Répondez à ces questions d'après le texte source sur la collection Paco Rabanne :
1. Pour quelle maison Patrick Robinson présentait-il sa deuxième collection sur podium ?
2. De quoi le créateur s'inspire-t-il pour transformer des vestes structurées en puzzles ?
3. Qu'est-ce qui a inspiré les petites robes bleues en forme de « marcel » chic ?

Texte source:
-------------------------
Un modèle de Jun Takahashi lors des défilés des collections prêt-à-porter parisiennes pour le printemps-été 2006 - Photo : Pierre Verdy

L'Américain Patrick Robinson, qui présentait sa deuxième collection sur podium pour Paco Rabanne, veut "inventer une nouvelle esthétique. Une fusion de l'héritage maison et de la technologie moderne".

Des tissus métalliques rappelant l'histoire de la maison se promènent le soir dans des tons dorés. L'allure générale est sexy avec des robes aux dos fendus, des longueurs mini ou des pantalons au plus près de la jambe.

Le jeune créateur ajoute sa patte en s'inspirant des armures du Moyen-Age et des samouraïs pour transformer des vestes structurées en puzzles. Les tissus vintage japonais apportent de la douceur tout comme les vestes à brandebourgs en plumes. Les petites robes bleues en forme de "marcel" chic, inspirées par une aquarelle d'Albrecht Dûrer, sont lumineuses.
-------------------------
Données fournies:
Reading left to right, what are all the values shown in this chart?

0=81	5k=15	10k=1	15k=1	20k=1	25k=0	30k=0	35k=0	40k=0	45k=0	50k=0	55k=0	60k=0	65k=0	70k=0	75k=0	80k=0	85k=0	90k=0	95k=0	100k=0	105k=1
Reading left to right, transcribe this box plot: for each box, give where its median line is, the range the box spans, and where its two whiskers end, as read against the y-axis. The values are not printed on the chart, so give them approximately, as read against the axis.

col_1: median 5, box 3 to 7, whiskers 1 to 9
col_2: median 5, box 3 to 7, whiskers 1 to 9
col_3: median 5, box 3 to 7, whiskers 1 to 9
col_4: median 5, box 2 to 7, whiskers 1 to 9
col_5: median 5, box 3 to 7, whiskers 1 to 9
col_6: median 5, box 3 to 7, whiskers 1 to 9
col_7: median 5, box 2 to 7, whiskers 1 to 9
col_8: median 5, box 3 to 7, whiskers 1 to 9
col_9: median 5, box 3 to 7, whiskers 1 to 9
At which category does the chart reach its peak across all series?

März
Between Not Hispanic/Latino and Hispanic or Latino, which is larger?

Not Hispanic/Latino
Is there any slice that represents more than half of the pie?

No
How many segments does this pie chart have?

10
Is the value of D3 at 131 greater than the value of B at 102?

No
-------------------------
Corrigé:
1. Paco Rabanne.
2. Des armures du Moyen-Age et des samouraïs.
3. Une aquarelle d'Albrecht Dûrer.